The psychological stress and associated mental health conditions causes high socioeconomic impacts on society and the onset of pandemic worsened the situation making it imperative to timely detect psychological stress. This paper presents a novel framework for using a combination of empirical mode decomposition (EMD) and phase space reconstruction (PSR) analysis to capture non-linear, non-stationary dynamics of cardiac sound signals acquired from fifty-four healthy male adults for detecting psychological stress. The time interval among successive S1 peaks of acquired cardiac sound signals is extracted to obtain Interbeat Interval signal used for decomposition to Intrinsic Mode Functions (IMFs) using EMD technique. Thereafter, the feature vectors namely- largest singular value, smallest singular value from two-dimensional PSRs of IMFs and the mean value of Euclidean distance, standard deviation of Euclidean distance from three-dimensional PSRs are extracted to detect psychologically stressed state. The non-parametric Kruskal-Wallis statistical test is applied to select statistically significant features that are fed to Decision Tree, Naïve Bayes and Support Vector Machine classifiers for classifying stressed and non-stressed state with fivefold cross-validation to make it a reliable system.

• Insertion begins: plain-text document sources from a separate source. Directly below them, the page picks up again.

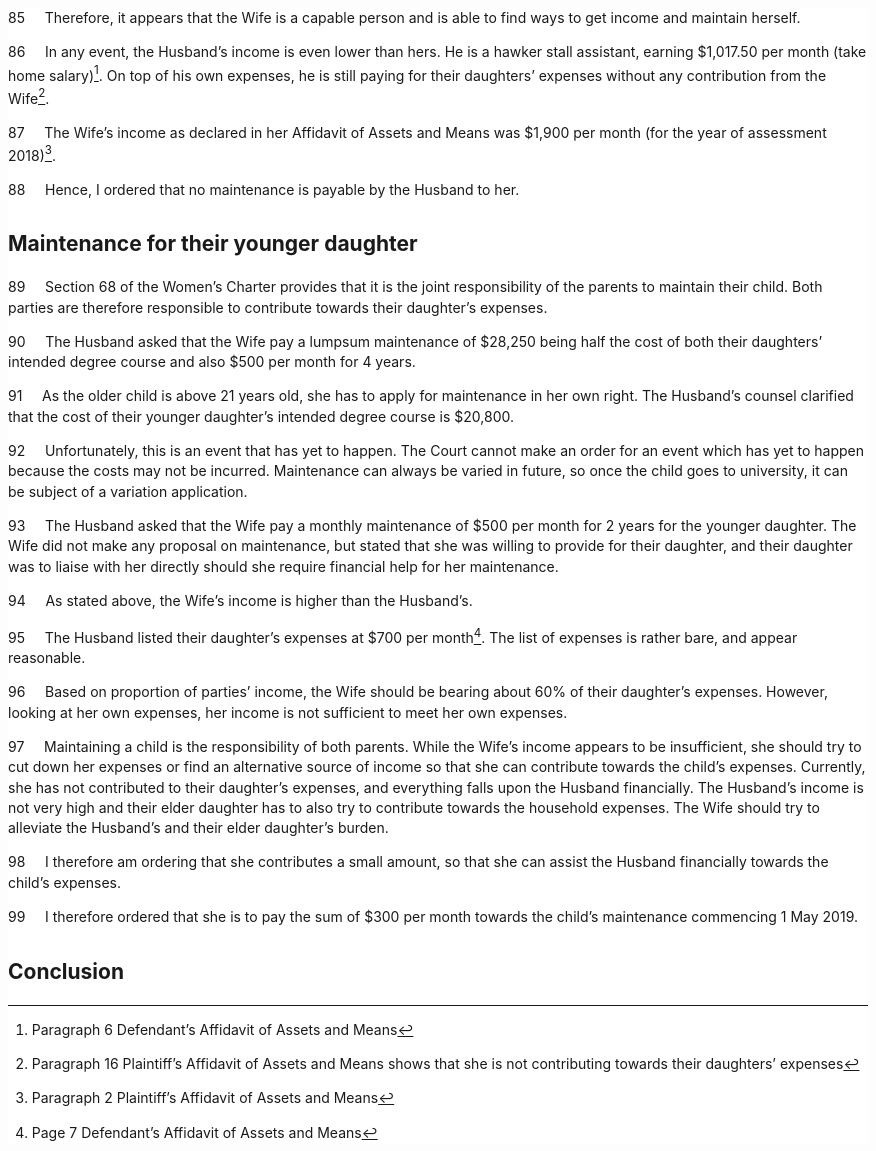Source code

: 85     Therefore, it appears that the Wife is a capable person and is able to find ways to get income and maintain herself.

86     In any event, the Husband’s income is even lower than hers. He is a hawker stall assistant, earning $1,017.50 per month (take home salary)[^35]. On top of his own expenses, he is still paying for their daughters’ expenses without any contribution from the Wife[^36].

87     The Wife’s income as declared in her Affidavit of Assets and Means was $1,900 per month (for the year of assessment 2018)[^37].

88     Hence, I ordered that no maintenance is payable by the Husband to her.

## Maintenance for their younger daughter

89     Section 68 of the Women’s Charter provides that it is the joint responsibility of the parents to maintain their child. Both parties are therefore responsible to contribute towards their daughter’s expenses.

90     The Husband asked that the Wife pay a lumpsum maintenance of $28,250 being half the cost of both their daughters’ intended degree course and also $500 per month for 4 years.

91     As the older child is above 21 years old, she has to apply for maintenance in her own right. The Husband’s counsel clarified that the cost of their younger daughter’s intended degree course is $20,800.

92     Unfortunately, this is an event that has yet to happen. The Court cannot make an order for an event which has yet to happen because the costs may not be incurred. Maintenance can always be varied in future, so once the child goes to university, it can be subject of a variation application.

93     The Husband asked that the Wife pay a monthly maintenance of $500 per month for 2 years for the younger daughter. The Wife did not make any proposal on maintenance, but stated that she was willing to provide for their daughter, and their daughter was to liaise with her directly should she require financial help for her maintenance.

94     As stated above, the Wife’s income is higher than the Husband’s.

95     The Husband listed their daughter’s expenses at $700 per month[^38]. The list of expenses is rather bare, and appear reasonable.

96     Based on proportion of parties’ income, the Wife should be bearing about 60% of their daughter’s expenses. However, looking at her own expenses, her income is not sufficient to meet her own expenses.

97     Maintaining a child is the responsibility of both parents. While the Wife’s income appears to be insufficient, she should try to cut down her expenses or find an alternative source of income so that she can contribute towards the child’s expenses. Currently, she has not contributed to their daughter’s expenses, and everything falls upon the Husband financially. The Husband’s income is not very high and their elder daughter has to also try to contribute towards the household expenses. The Wife should try to alleviate the Husband’s and their elder daughter’s burden.

98     I therefore am ordering that she contributes a small amount, so that she can assist the Husband financially towards the child’s expenses.

99     I therefore ordered that she is to pay the sum of $300 per month towards the child’s maintenance commencing 1 May 2019.

## Conclusion


[^1]: <span class="citation">\[2015\] 4 SLR 1043</span>
[^2]: <span class="citation">\[2015\] SGCA 52</span>
[^3]: Paragraph 21 Defendant’s Affidavit of Assets and Means
[^4]: Page 77 Plaintiff’s Affidavit of Assets and Means
[^5]: Paragraph 7 Plaintiff’s Affidavit of Assets and Means
[^6]: Paragraph 13 Defendant’s Affidavit of Assets and Means
[^7]: Paragraph 21 Defendant’s Affidavit of Assets and Means
[^8]: Affidavit of B
[^9]: Page 16 Plaintiff’s Affidavit of Assets and Means
[^10]: Paragraph 9 Affidavit of B
[^11]: <span class="citation">\[2005\] SGDC 259</span>
[^12]: \[2019\] SGCA30
[^13]: Paragraph 22 Defendant’s Affidavit of Assets and Means
[^14]: Plaintiff’s 2nd Affidavit Paragraph 16
[^15]: Paragraph 22 Defendant’s Submissions
[^16]: Paragraph 22(d) Plaintiff’s Submissions
[^17]: Paragraph 7f Plaintiff’s Affidavit of Assets and Means
[^18]: Paragraph 19 Plaintiff’s Affidavit of Assets and Means
[^19]: Defendant’s Affidavit of Assets and Means, Page 45-56, 2nd Affidavit Page 131, 177, 178, 147-176, 125-126 and 179
[^20]: Paragraph 41 Plaintiff’s 2nd Affidavit
[^21]: Paragraph 20tt Plaintiff’s Affidavit of Assets and Means
[^22]: Paragraph 20jjj Plaintiff’s Affidavit of Assets and Means
[^23]: Pg 50-51 Defendant’s Affidavit of Assets and Means
[^24]: Pg 52-54 Defendant’s Affidavit of Assets and Means
[^25]: Paragraph 20nnn Plaintiff’s Affidavit of Assets and Means
[^26]: Paragraphs 20lll-mmm Plaintiff’s Affidavit of Assets and Means
[^27]: Paragraph 20ss Plaintiff’s Affidavit of Assets and Means
[^28]: Paragraph 20uu Plaintiff’s Affidavit of Assets and Means
[^29]: Paragraph 20yy Plaintiff’s Affidavit of Assets and Means
[^30]: Paragraph 28 Plaintiff’s 2nd Affidavit
[^31]: Affidavit of C
[^32]: Paragraph 60 Plaintiff’s Submissions
[^33]: Paragraph 4 Plaintiff’s Affidavit of Assets and Means
[^34]: Paragraph 16 Plaintiff’s Affidavit of Assets and Means
[^35]: Paragraph 6 Defendant’s Affidavit of Assets and Means
[^36]: Paragraph 16 Plaintiff’s Affidavit of Assets and Means shows that she is not contributing towards their daughters’ expenses
[^37]: Paragraph 2 Plaintiff’s Affidavit of Assets and Means
[^38]: Page 7 Defendant’s Affidavit of Assets and Means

The average accuracy, sensitivity and specificity achieved is 97.14%, 99.8% and 94% respectively using SVM and Radial Basis Function kernel function. The proposed framework performed better on the dataset in comparison to ratio of low-frequency to high-frequency (LF/HF) power parameter of Electrocardiography signal. The use of easy to acquire, cost-effective cardiac sound signals for detecting psychological stress makes proposed framework feasible for rural healthcare centres of developing economies, homecare and telemedicine.